Something that is often missed about this is that the weapons are leased from the US: the UK purchases access to, but does not own, a pool of nuclear missiles produced by the American defense company Lockheed Martin. This has been the position since the 1958 Mutual Defense Agreement, and every aspect of UK nuclear weapons production is coordinated within that subordinate relationship. The UK has cooperation programmes with all main US nuclear research laboratories, and its model of nuclear deterrence is based on NATO membership, whose targetting strategy is based on US deterrence doctrine. The UK purchases many of the components for its weapons system 'off the shelf' from the United States, because it does not have the capacity to produce them itself. In accordance with this 'special relationship' strategy, the UK has carefully avoided stipulating a 'no first use' policy. Indeed, the UK government's entire purpose in pursuing nuclear weapons is to possess a credible threat that it can deliver a first strike, as the Defense Select Committee Inquiry reveals. This would involve "the launch of one or a limited number of missiles against an adversary as a means of conveying a political message, warning or demonstration of resolve". This conception contains the outrageous assumption that Britain is entitled to engage in a nuclear attack on another country not even in supposed self-defense, but as a warning shot to anyone who gets out of line.
The decision to renew reflects the current US posture of undermining the Treaty-based system of arms control, since it is in direct violation of the NPT of which the UK is a signatory. The British government has drastically limited the amount of information released by the Ministry of Defense since the election of New Labour in 1997, so there is much that we can't know. However, even a cursory study of openly declared US doctrine (and the American political system is much more open than the UK's in terms of information) tells you that the current nuclear posture of the US (and therefore of its subordinates) is to remove the strict barrier between nuclear weapons and conventional weapons. The US wishes to be able to visit various limited kinds of nuclear destruction on other states, with greater flexibility. It so happens that this is precisely what the Trident upgrade allows.

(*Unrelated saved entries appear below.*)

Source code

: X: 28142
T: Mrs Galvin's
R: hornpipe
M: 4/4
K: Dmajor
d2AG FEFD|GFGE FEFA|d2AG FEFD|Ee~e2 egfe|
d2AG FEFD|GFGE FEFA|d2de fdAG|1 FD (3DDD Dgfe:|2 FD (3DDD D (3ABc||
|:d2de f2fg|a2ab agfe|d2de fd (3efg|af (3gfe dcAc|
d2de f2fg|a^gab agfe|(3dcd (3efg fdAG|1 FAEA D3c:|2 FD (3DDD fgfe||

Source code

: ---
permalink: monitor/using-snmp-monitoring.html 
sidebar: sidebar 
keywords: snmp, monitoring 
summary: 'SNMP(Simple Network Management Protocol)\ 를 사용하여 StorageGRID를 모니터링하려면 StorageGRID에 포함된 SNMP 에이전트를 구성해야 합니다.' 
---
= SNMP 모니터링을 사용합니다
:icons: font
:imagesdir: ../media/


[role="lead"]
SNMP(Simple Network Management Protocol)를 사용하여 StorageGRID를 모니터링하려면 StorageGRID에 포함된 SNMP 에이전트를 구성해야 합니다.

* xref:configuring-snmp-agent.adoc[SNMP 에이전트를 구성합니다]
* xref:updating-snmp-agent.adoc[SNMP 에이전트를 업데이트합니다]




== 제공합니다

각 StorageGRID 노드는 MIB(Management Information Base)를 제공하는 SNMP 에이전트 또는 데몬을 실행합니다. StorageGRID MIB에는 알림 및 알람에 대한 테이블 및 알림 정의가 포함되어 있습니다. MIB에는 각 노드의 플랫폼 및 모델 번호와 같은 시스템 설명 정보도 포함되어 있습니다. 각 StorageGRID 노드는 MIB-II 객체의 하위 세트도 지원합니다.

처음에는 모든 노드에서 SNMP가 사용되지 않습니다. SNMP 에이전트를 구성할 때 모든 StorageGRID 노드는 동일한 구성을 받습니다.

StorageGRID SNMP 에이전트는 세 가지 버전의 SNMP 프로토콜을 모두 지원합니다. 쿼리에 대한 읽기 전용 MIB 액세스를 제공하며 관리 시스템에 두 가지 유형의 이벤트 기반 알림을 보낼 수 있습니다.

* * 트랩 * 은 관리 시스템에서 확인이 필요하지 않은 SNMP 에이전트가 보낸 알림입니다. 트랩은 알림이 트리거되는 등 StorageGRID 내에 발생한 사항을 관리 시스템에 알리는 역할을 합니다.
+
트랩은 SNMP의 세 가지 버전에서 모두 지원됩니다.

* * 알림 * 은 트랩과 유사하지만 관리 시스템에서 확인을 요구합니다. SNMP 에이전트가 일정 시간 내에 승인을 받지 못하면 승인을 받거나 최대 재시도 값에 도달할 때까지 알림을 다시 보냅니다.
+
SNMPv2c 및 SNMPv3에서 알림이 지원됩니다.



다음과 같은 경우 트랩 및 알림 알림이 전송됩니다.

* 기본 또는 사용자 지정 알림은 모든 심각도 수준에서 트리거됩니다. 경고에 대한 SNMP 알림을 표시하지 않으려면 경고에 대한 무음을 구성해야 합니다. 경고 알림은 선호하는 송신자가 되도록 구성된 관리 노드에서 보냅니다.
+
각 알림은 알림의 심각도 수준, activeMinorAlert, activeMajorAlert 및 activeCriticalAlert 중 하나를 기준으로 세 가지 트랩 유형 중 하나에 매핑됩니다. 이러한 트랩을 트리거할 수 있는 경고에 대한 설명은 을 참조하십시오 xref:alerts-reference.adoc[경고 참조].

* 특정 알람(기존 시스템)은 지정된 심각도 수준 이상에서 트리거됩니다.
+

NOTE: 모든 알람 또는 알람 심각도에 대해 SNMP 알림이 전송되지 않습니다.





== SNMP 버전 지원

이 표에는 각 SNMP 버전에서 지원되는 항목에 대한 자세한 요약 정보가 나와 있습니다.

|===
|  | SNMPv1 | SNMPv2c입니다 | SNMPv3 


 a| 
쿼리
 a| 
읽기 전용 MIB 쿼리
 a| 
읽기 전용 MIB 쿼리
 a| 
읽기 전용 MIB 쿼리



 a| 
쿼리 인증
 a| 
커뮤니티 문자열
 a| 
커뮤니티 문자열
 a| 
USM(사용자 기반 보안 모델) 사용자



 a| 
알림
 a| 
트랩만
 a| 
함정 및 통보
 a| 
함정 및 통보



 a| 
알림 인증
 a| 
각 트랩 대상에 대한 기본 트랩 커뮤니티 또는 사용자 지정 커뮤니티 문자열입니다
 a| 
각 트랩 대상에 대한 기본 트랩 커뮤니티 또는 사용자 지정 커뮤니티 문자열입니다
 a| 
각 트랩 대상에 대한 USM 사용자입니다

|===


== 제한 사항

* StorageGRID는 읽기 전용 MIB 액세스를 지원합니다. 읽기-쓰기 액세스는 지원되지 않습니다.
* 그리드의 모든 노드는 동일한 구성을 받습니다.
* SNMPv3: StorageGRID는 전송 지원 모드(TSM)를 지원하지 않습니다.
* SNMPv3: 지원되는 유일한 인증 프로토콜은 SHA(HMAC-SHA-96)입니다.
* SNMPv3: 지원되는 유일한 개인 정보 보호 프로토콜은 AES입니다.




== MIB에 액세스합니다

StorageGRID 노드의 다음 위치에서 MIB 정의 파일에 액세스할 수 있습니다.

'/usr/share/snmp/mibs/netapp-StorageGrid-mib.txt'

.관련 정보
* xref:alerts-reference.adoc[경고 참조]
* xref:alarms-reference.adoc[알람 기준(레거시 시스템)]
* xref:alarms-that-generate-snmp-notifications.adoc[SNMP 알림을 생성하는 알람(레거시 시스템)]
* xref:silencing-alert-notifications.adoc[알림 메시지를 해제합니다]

The decision to pursue an upgraded and more flexible nuclear arsenal when it is manifestly the case that there is not a serious countervailing nuclear pressure (as there arguably was during the Cold War) is an epic act of aggression, but one taken for granted by the intrepid reporters who tell us about the threat from Iran. If it isn't designed to force other states to try to pursue nuclear weapons, it certainly has that dimension. The current policy of the American capitalist class and its spear-carriers is normalising the prospect of a nuclear conflagration, and therefore raising the threat of the destruction of those populations that they consider superfluous. In fact, it raises the threat of full planetary destruction to a level that anyone with an atom of sense would be unwilling to tolerate. And that is one reason why the British government places such a premium on secrecy and lies, and why they develop such excellent relationships with columnists like Nick Cohen and reporters like Con Coughlin. I will see you at the demonstration in about half an hour.